— WHAT YOU ARE ASKED TO DO —
An exact copy of the data is required, with no pictures in it.

(Collection entries)
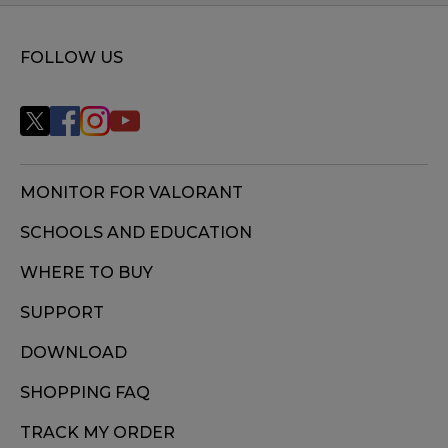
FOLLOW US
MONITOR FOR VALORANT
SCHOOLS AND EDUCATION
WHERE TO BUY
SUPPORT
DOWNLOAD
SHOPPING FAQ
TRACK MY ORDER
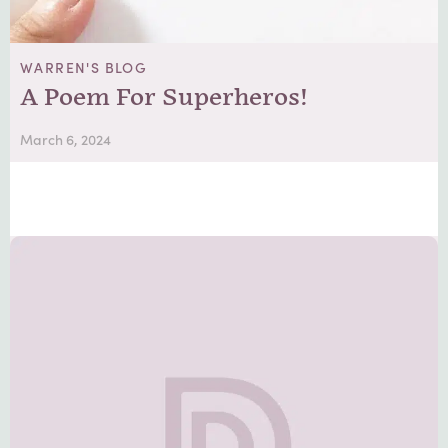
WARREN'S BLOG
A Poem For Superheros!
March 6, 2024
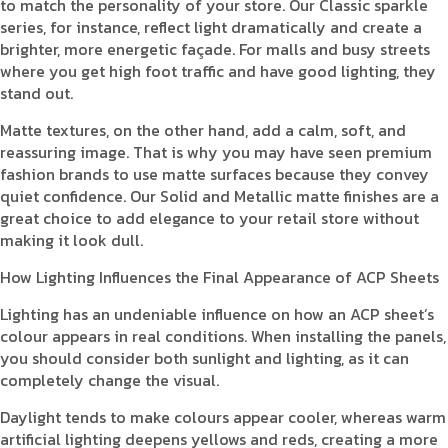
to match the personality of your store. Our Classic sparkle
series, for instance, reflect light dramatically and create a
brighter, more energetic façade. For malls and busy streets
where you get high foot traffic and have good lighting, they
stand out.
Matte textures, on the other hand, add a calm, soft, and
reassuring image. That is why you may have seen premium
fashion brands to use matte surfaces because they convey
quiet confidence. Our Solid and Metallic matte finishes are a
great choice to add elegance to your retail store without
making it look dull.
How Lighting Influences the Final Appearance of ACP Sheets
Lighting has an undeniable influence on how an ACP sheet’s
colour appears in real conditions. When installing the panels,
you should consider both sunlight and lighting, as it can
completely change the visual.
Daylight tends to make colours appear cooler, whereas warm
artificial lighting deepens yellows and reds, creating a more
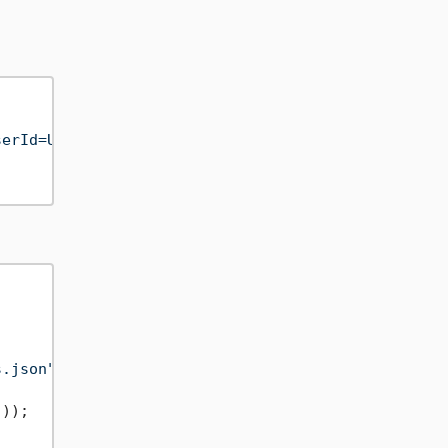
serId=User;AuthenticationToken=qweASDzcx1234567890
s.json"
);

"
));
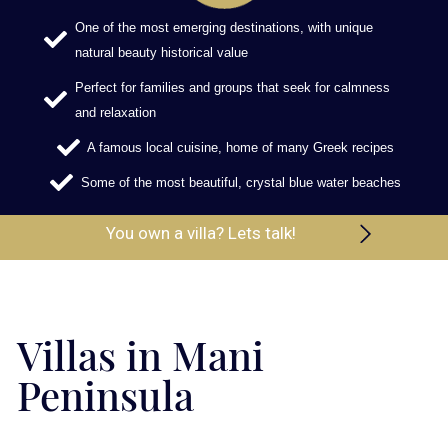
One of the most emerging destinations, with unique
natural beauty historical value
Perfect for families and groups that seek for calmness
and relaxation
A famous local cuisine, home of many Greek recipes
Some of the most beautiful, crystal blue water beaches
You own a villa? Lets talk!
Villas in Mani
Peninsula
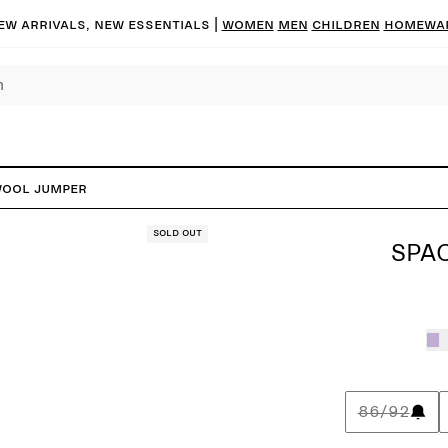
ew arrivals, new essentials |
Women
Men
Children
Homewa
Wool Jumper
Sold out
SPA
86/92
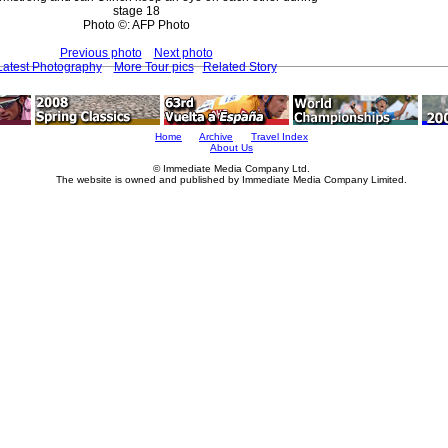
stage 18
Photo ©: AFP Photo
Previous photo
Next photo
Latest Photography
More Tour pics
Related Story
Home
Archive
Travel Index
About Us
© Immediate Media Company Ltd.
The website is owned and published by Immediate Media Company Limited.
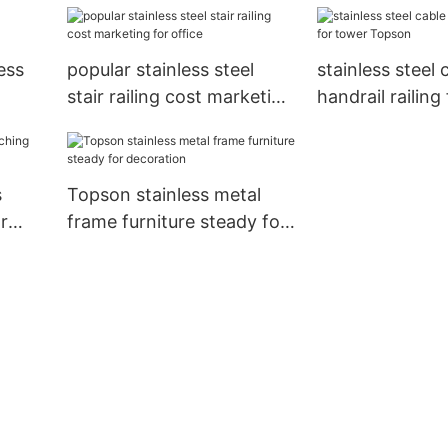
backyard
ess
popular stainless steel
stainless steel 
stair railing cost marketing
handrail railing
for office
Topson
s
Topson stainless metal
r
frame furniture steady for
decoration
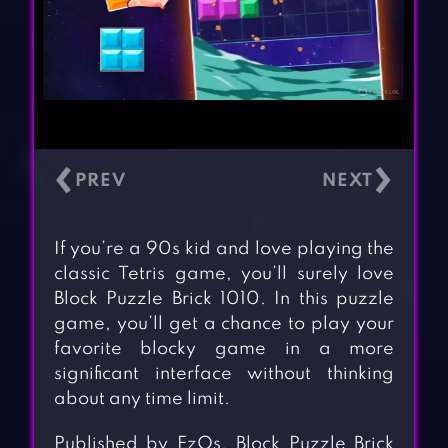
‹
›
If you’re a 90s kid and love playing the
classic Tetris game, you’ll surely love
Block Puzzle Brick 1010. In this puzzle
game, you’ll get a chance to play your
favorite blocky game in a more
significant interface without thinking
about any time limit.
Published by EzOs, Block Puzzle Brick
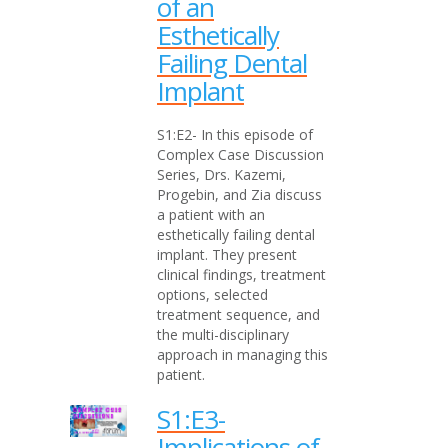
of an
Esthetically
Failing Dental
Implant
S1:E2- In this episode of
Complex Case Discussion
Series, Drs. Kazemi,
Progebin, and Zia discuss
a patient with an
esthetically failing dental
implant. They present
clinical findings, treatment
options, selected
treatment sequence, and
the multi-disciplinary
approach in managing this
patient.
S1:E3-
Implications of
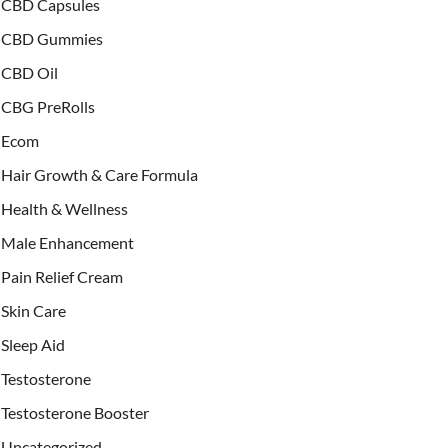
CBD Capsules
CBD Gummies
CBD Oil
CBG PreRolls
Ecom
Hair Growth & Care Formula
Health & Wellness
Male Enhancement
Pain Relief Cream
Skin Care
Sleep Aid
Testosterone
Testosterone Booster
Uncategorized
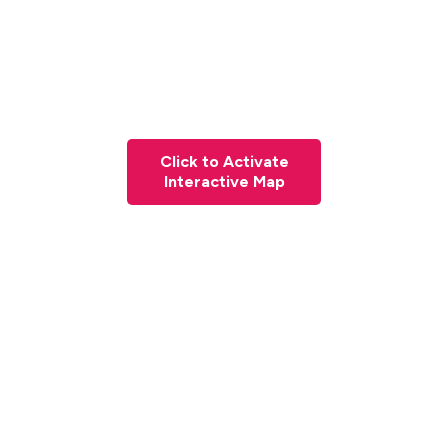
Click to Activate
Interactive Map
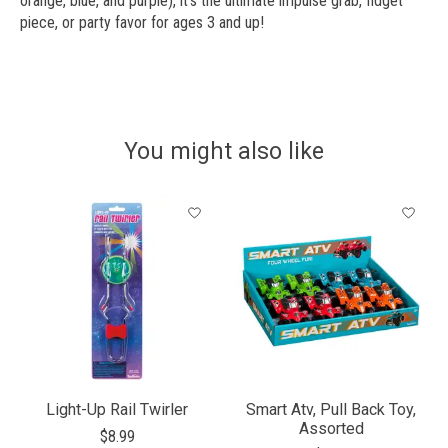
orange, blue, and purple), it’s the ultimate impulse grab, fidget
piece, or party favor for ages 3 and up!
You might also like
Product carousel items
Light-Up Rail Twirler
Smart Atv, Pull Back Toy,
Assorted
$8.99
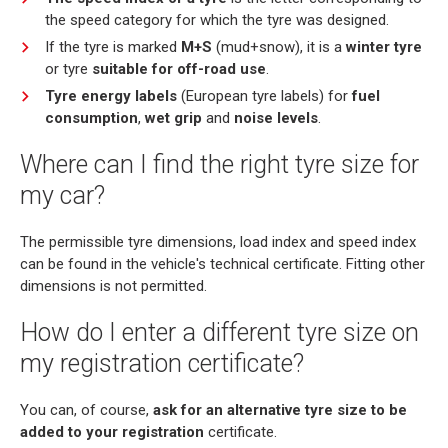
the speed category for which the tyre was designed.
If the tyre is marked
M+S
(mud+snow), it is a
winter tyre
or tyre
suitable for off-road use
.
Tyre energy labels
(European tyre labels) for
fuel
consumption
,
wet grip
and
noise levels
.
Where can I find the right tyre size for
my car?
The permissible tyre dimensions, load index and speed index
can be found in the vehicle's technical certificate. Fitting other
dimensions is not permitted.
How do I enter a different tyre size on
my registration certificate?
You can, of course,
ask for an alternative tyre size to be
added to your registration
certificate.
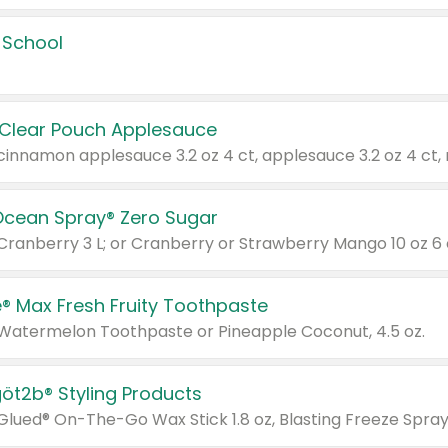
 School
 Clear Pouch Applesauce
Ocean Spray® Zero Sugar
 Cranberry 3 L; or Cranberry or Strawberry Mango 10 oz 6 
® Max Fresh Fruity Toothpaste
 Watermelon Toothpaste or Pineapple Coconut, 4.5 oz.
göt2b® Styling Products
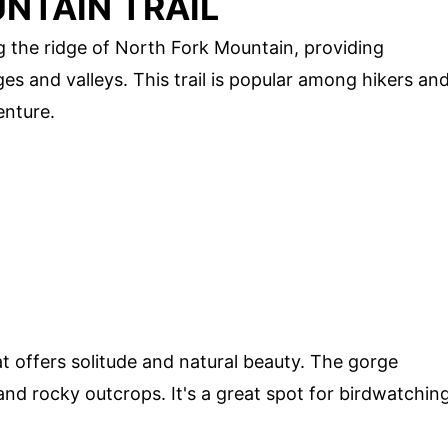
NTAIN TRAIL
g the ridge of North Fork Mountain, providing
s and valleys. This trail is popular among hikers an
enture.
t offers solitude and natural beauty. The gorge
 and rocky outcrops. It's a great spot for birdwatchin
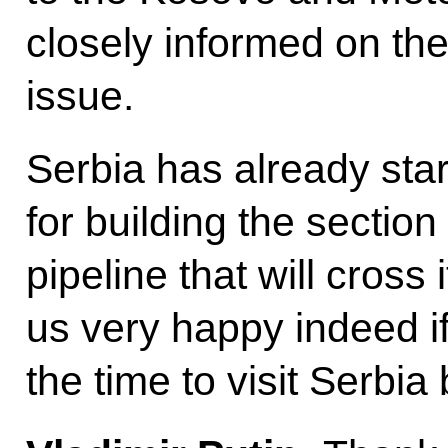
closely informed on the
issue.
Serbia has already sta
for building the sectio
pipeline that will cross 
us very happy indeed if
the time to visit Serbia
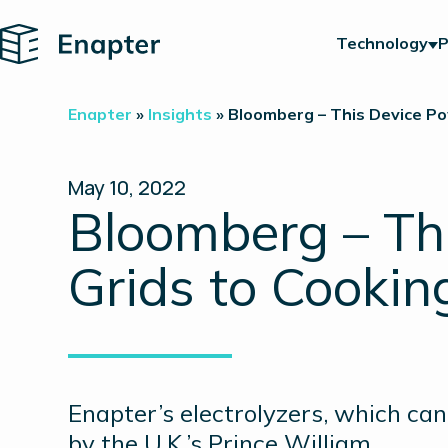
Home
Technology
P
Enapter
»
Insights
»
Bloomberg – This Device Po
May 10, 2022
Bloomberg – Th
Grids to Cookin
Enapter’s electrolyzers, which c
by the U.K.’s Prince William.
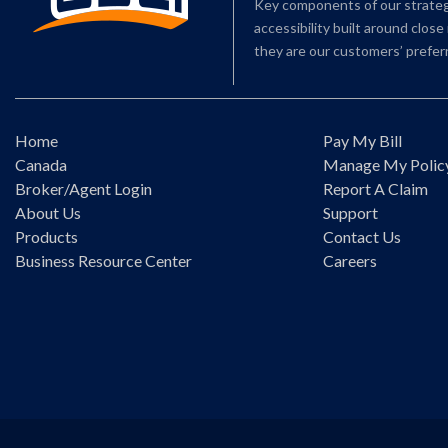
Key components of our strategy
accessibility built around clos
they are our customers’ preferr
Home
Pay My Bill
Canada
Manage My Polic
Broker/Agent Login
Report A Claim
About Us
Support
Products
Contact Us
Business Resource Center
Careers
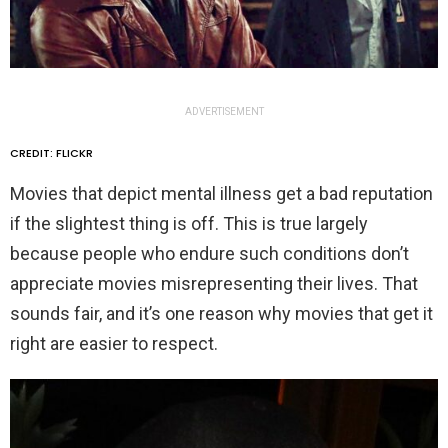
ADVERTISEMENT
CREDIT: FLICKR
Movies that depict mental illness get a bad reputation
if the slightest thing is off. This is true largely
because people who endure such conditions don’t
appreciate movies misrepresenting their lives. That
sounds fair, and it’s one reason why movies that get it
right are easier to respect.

— ANSWER SPACE —
FOLLOW US
MONITOR FOR VALORANT
SCHOOLS AND EDUCATION
WHERE TO BUY
SUPPORT
DOWNLOAD
SHOPPING FAQ
TRACK MY ORDER
WARREN'S BLOG
A Poem For Superheros!
March 6, 2024
to match the personality of your store. Our Classic sparkle
series, for instance, reflect light dramatically and create a
brighter, more energetic façade. For malls and busy streets
where you get high foot traffic and have good lighting, they
stand out.
Matte textures, on the other hand, add a calm, soft, and
reassuring image. That is why you may have seen premium
fashion brands to use matte surfaces because they convey
quiet confidence. Our Solid and Metallic matte finishes are a
great choice to add elegance to your retail store without
making it look dull.
How Lighting Influences the Final Appearance of ACP Sheets
Lighting has an undeniable influence on how an ACP sheet’s
colour appears in real conditions. When installing the panels,
you should consider both sunlight and lighting, as it can
completely change the visual.
Daylight tends to make colours appear cooler, whereas warm
artificial lighting deepens yellows and reds, creating a more
serId=User;AuthenticationToken=qweASDzcx1234567890
s.json"
);

"
));
One of the most emerging destinations, with unique
natural beauty historical value
Perfect for families and groups that seek for calmness
and relaxation
A famous local cuisine, home of many Greek recipes
Some of the most beautiful, crystal blue water beaches
You own a villa? Lets talk!
Villas in Mani
Peninsula
ew arrivals, new essentials |
Women
Men
Children
Homewa
Wool Jumper
Sold out
SPA
86/92
stage 18
Photo ©: AFP Photo
Previous photo
Next photo
Latest Photography
More Tour pics
Related Story
Home
Archive
Travel Index
About Us
© Immediate Media Company Ltd.
The website is owned and published by Immediate Media Company Limited.
backyard
ess
popular stainless steel
stainless steel 
stair railing cost marketing
handrail railing
for office
Topson
s
Topson stainless metal
r
frame furniture steady for
decoration
‹
›
If you’re a 90s kid and love playing the
classic Tetris game, you’ll surely love
Block Puzzle Brick 1010. In this puzzle
game, you’ll get a chance to play your
favorite blocky game in a more
significant interface without thinking
about any time limit.
Published by EzOs, Block Puzzle Brick
of an
Esthetically
Failing Dental
Implant
S1:E2- In this episode of
Complex Case Discussion
Series, Drs. Kazemi,
Progebin, and Zia discuss
a patient with an
esthetically failing dental
implant. They present
clinical findings, treatment
options, selected
treatment sequence, and
the multi-disciplinary
approach in managing this
patient.
S1:E3-
Implications of
CBD Capsules
CBD Gummies
CBD Oil
CBG PreRolls
Ecom
Hair Growth & Care Formula
Health & Wellness
Male Enhancement
Pain Relief Cream
Skin Care
Sleep Aid
Testosterone
Testosterone Booster
Uncategorized
Click to Activate
Interactive Map
orange, blue, and purple), it’s the ultimate impulse grab, fidget
piece, or party favor for ages 3 and up!
You might also like
Product carousel items
Light-Up Rail Twirler
Smart Atv, Pull Back Toy,
Assorted
$8.99
the speed category for which the tyre was designed.
If the tyre is marked
M+S
(mud+snow), it is a
winter tyre
or tyre
suitable for off-road use
.
Tyre energy labels
(European tyre labels) for
fuel
consumption
,
wet grip
and
noise levels
.
Where can I find the right tyre size for
my car?
The permissible tyre dimensions, load index and speed index
can be found in the vehicle's technical certificate. Fitting other
dimensions is not permitted.
How do I enter a different tyre size on
my registration certificate?
You can, of course,
ask for an alternative tyre size to be
added to your registration
certificate.
 School
 Clear Pouch Applesauce
Ocean Spray® Zero Sugar
 Cranberry 3 L; or Cranberry or Strawberry Mango 10 oz 6 
® Max Fresh Fruity Toothpaste
 Watermelon Toothpaste or Pineapple Coconut, 4.5 oz.
göt2b® Styling Products
NTAIN TRAIL
g the ridge of North Fork Mountain, providing
s and valleys. This trail is popular among hikers an
enture.
t offers solitude and natural beauty. The gorge
 and rocky outcrops. It's a great spot for birdwatchin
closely informed on the
issue.
Serbia has already sta
for building the sectio
pipeline that will cross 
us very happy indeed if
the time to visit Serbia
Home
Technology
P
Enapter
»
Insights
»
Bloomberg – This Device Po
May 10, 2022
Bloomberg – Th
Grids to Cookin
Enapter’s electrolyzers, which c
by the U.K.’s Prince William.
Key components of our strategy
accessibility built around clos
they are our customers’ preferr
Home
Pay My Bill
Canada
Manage My Polic
Broker/Agent Login
Report A Claim
About Us
Support
Products
Contact Us
Business Resource Center
Careers
ADVERTISEMENT
CREDIT: FLICKR
Movies that depict mental illness get a bad reputation
if the slightest thing is off. This is true largely
because people who endure such conditions don’t
appreciate movies misrepresenting their lives. That
sounds fair, and it’s one reason why movies that get it
right are easier to respect.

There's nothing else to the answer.